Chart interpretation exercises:
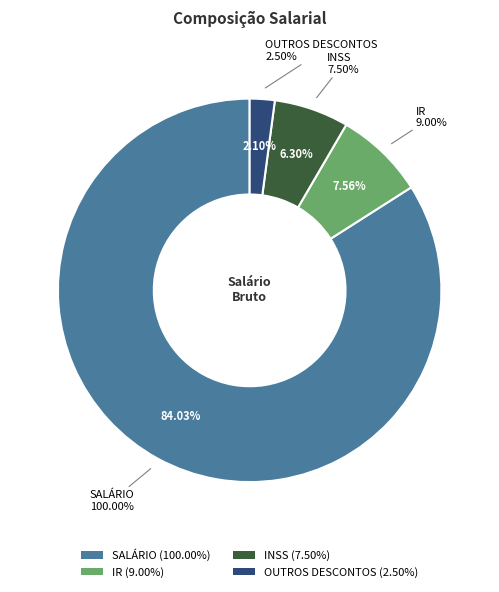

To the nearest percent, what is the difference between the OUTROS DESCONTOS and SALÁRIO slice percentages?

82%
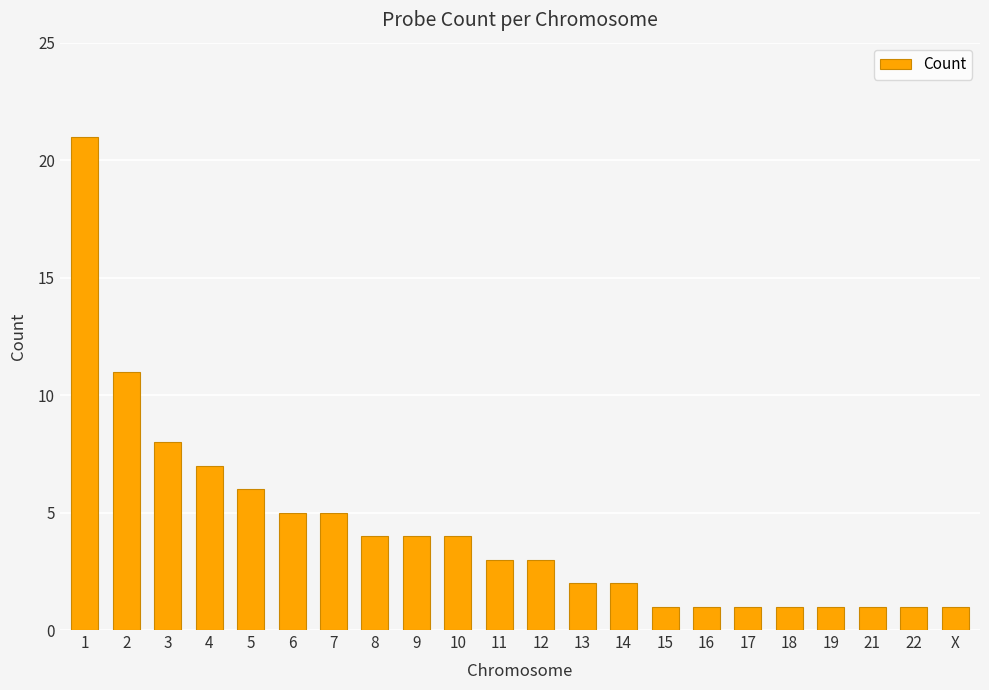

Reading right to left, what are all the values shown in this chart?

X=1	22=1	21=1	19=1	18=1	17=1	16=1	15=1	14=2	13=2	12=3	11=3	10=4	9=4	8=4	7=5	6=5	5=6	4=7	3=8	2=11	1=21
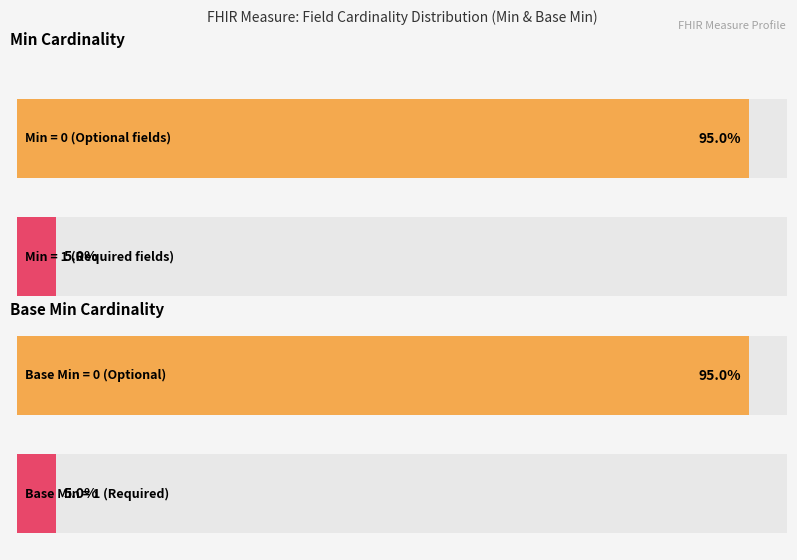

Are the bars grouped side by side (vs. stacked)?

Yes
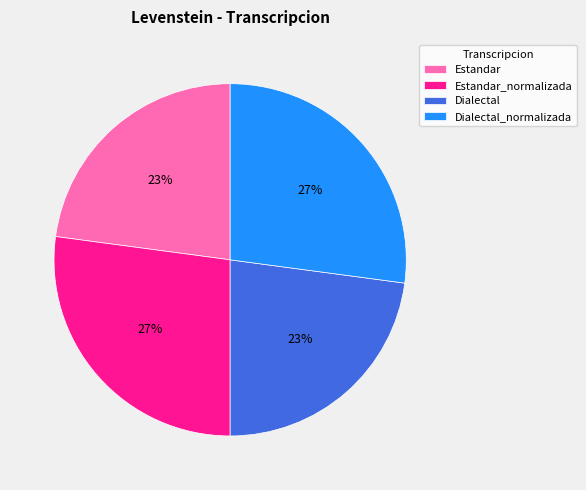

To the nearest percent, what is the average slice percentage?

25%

--

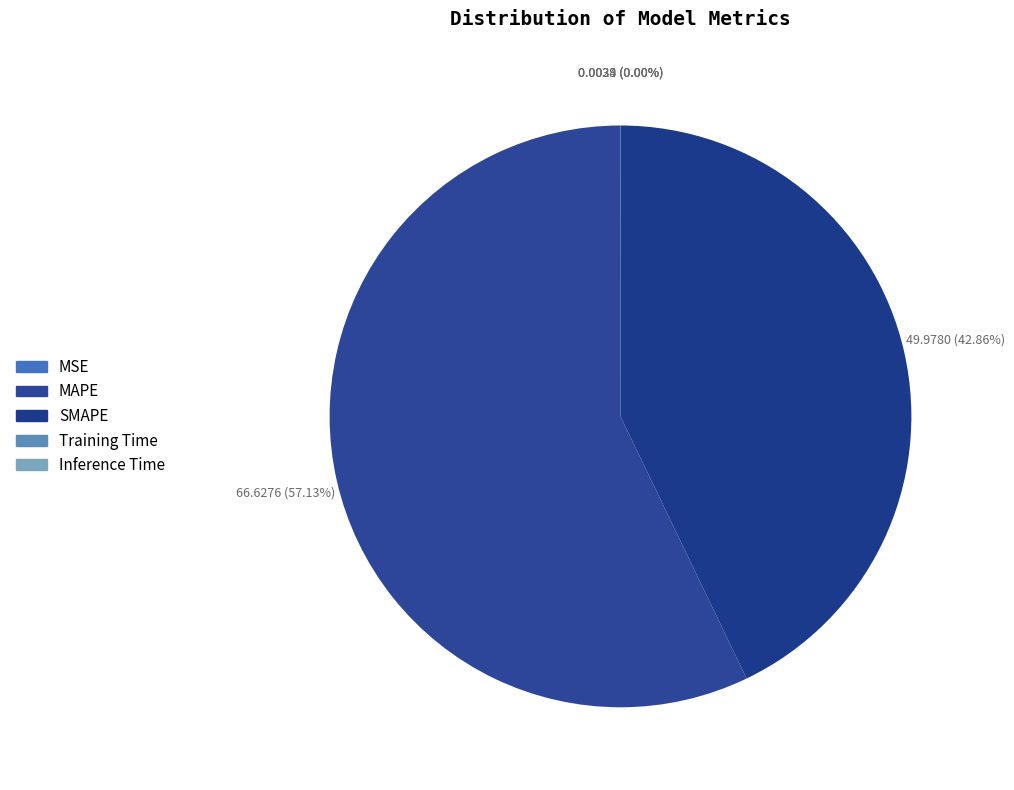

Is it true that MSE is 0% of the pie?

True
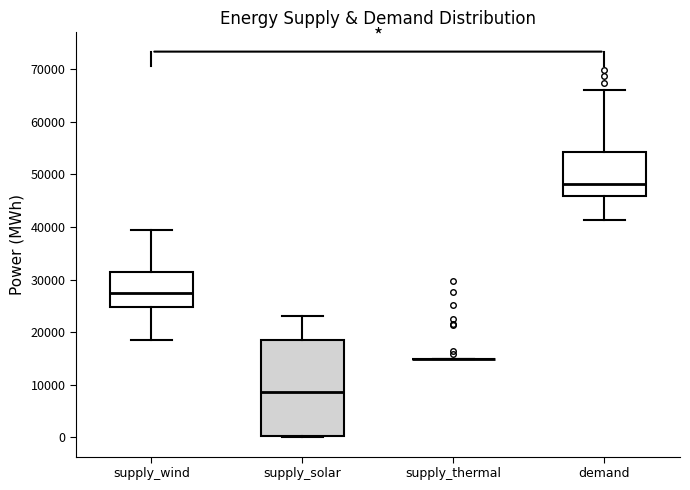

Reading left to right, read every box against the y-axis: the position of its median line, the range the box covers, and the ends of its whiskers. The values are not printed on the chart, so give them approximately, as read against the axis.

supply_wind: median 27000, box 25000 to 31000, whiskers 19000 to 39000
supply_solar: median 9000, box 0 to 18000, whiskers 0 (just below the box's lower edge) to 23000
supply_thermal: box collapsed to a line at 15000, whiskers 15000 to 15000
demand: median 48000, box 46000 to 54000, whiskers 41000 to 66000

Instructions to follow :: Copy the items above word for word, starting with the line that contains "Are the bars" and going on through the line that contains "To the nearest percent, what is the average". Leave the pictures out of your answer.

Exercise output ::
Are the bars grouped side by side (vs. stacked)?

Yes

To the nearest percent, what is the average slice percentage?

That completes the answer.